Op 31 maart 1818 werden de nagelaten goederen van Gerardus van den Heuvel, in 1815 overleden, en Petronella Adriaan van de Ven, in 1805 overleden, verdeeld. Huis Straat nr. 12 werd toen omschreven als:

een huis met stallingen, wagenschuur en verder getimmerte te Veghel in de straat gelegen, belendende de ene zijde de gemeentelijke pastorij, andere zijde mevrouw de Kuijper voor de steenweg en achter de brandgraaf

 

Brandgraaf.jpg

 

 

 

De Put op het kerkhof

 

De put op het kerkhof wordt een 'gemeentens put' genoemd. Het was een dorpsput, voor het gerief van kerkgangers en passanten. De put wordt niet vermeld in de kerkrekeningen, en pas vanaf 1744 in de dorpsrekeningen. Kennelijk werd deze put in 1744 of kort daarvoor gebouwd.

 

Dorpsrekeningen:

 

-        1744-1745: betaalt aan Jan Eymbers voort opgraaven van de grip om de kerckhoff en voort veegen van den put aldaar 0-14-0

-        1745-1746: betaalt aan Jan Baltusse, meester metselaer, voor verdienste aan den gemeentens put op de kerkhof 0-15-0

-        1749-1750: aan Jan Baltusse, meester metselaar, voor arbeijtsloon soo aan de pastorije, aant schoolhuys en put op den kerckhoff, tesamen met de uperman, betaalt 8-17-0

-        1759-1760: betaalt aan Joannis Willems, timmerman, wegens verdienste en verschotte gedaan aan den waterput opt kerckhoff 2-17-0

-        1766-1767: betaalt aan Willem Nauwens, timmerman, voort leveren van hout, eijser en maken van eenen gemeentens draij haspel aan de kerkhoff met het verwen volgens accoort 3-0-0

-        1771-1772: voor nagels, duymveere, pulhaak aen de put op de kerkhoff

-        27-3-1777: bestek: den aennemer sal de oude put cuyp moeten afbreken en alle andere defecten dat aan het steen werk is ordre verstellen, alsdan sal hy weder de put cuyp moeten in uniform na de oude bewerken ofte soo het sal geordoneert worden.

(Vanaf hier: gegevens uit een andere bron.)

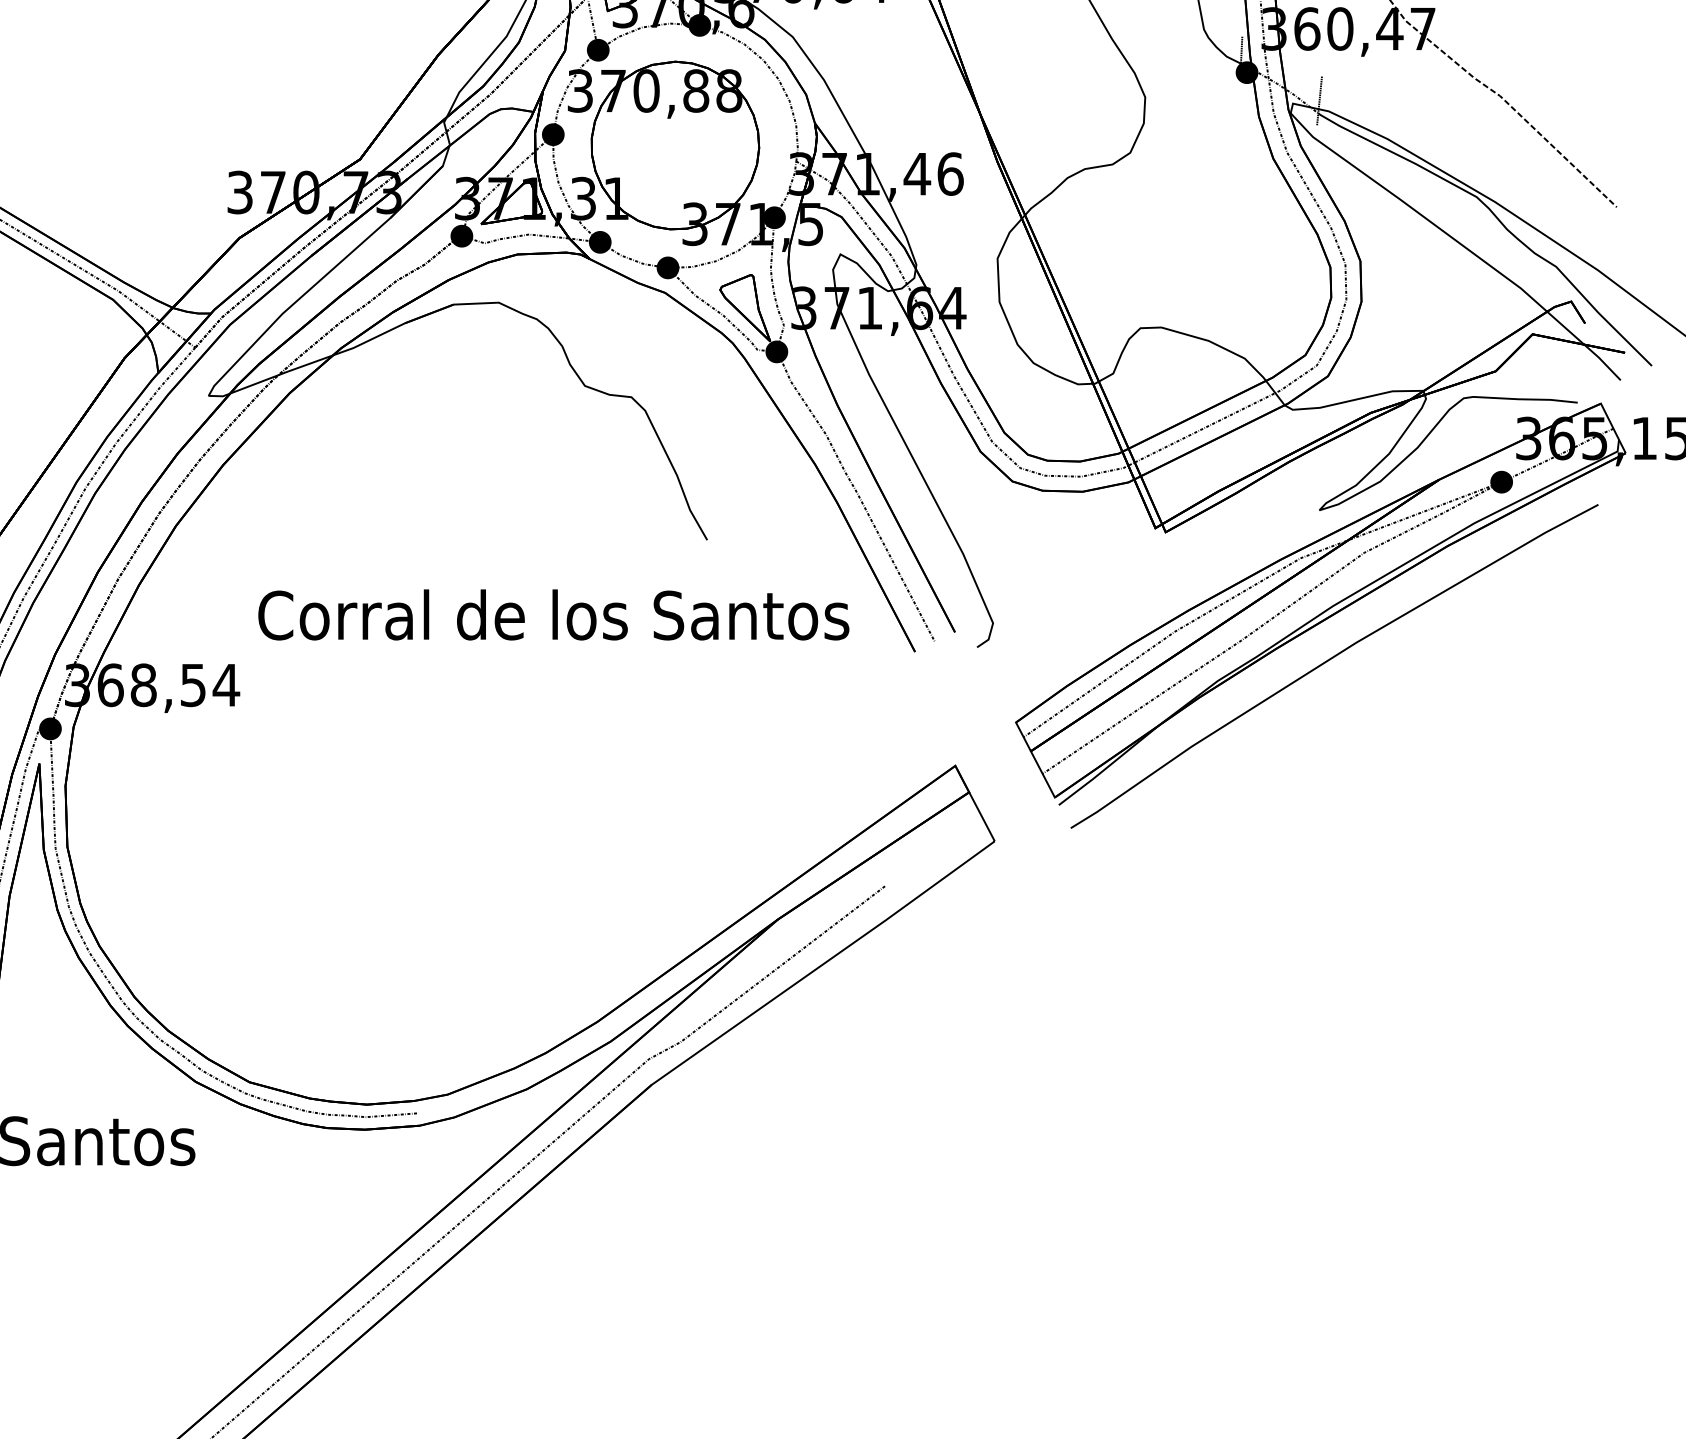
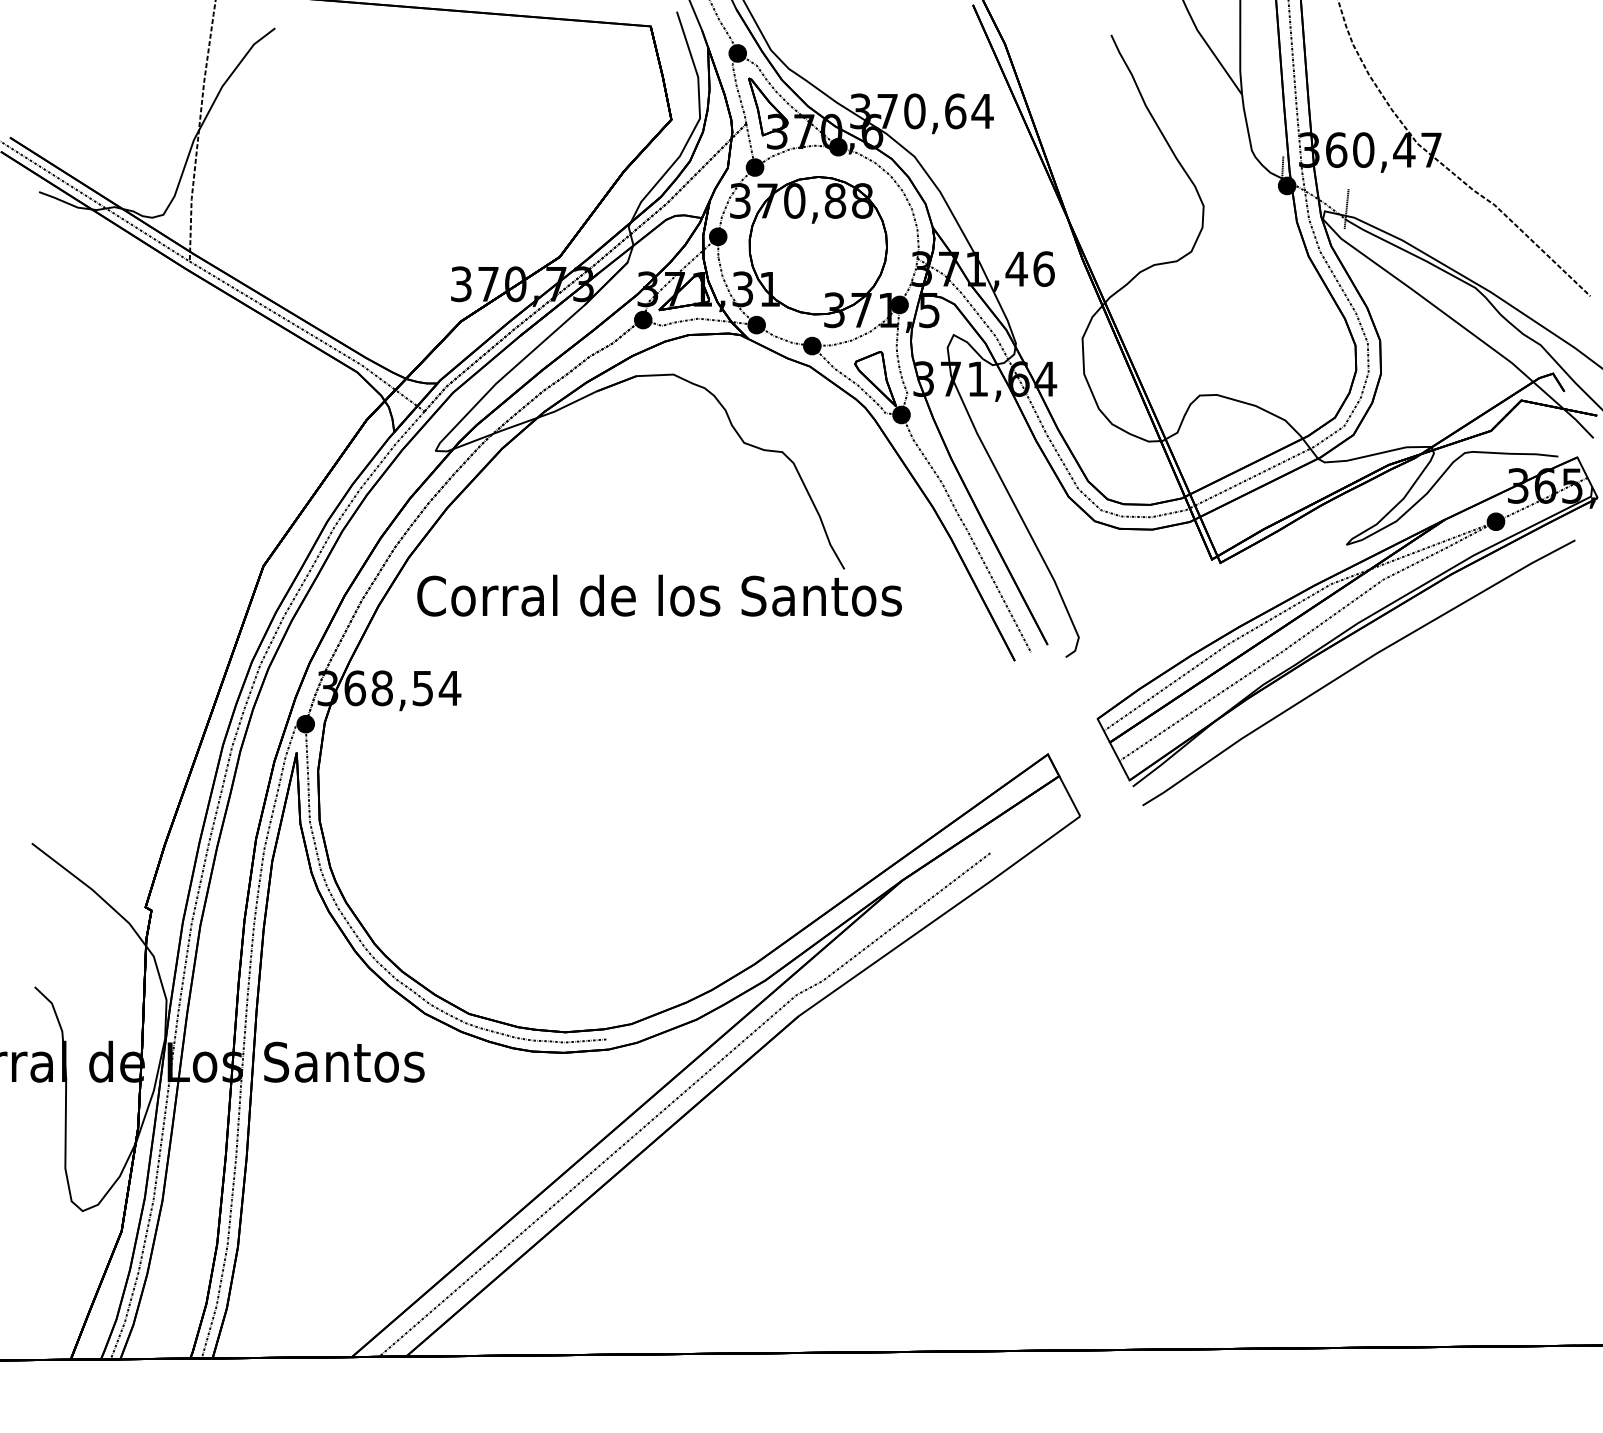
text: (553, 614) -> (659, 595), moved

-        1777-1778: voor eysers en krammen aen de gemeentens put en aen de palen omt heywerk aen de kerkmuur vast te maken 1-1-0

-        1777-1778: betaelt aen Jacobus Somers, timmerman, voor een spon aen de gemeentens put, paalen leveren en heyen in de grondt op den hoek van de kerkmuur naest de Aa, en aent schoolhuys gewerkt 12-0-0

-        1794-1795: Nieuwe put swengels aan de gemeentens put

-        1807: schoonmaken van de put op de kerkhof 0-12-0

 

 

De Put bij de school

 

In 1750-1751 wordt de put bij de school voor het eerst vermeld in de dorpsrekeningen. In 1757-1758 werd op kosten van het dorp de put bij de school vernieuwd. In 1782-1783, dat is 25 jaar later, werd er een nieuwe put aangelegd. Oudere vermeldingen van bouw of onderhoud van een put bij de school ontbreken in de dorpsrekeningen. Het is aannemelijk dat er vanaf de bouw van de school in 1597 of kort daarna een put bij de school en het schoolhuis is geweest, de schoolmeester en de kinderen zullen behoefte hebben gehad aan water. Mogelijk was aanvankelijk de schoolmeester verantwoordelijk voor het onderhoud van deze put en nam het dorp in de achttiende eeuw deze taak met de bijbehorende kosten over. Zo'n verandering kan het gevolg zijn van onderhandelingen bij de aanstelling van een nieuwe schoolmeester; in dit geval Gillis de Bruijn in 1740. Vermeldingen van de put bij de school:

 

-        1750-1751: aan Mighiel Boumans voor gelevert stroij aan de pastorije, putmick voort schoolhuijs 6-4-0

-        1757-1758: betaald ‘aan Joannis Willem Hendrix voor geleverde harde steen 200 met voort aanhalen vant sant alles aan de put aldaar aant schoolhuys gebruykt’, ‘item publicq besteedt het maken van eenen nieuwen putswengel’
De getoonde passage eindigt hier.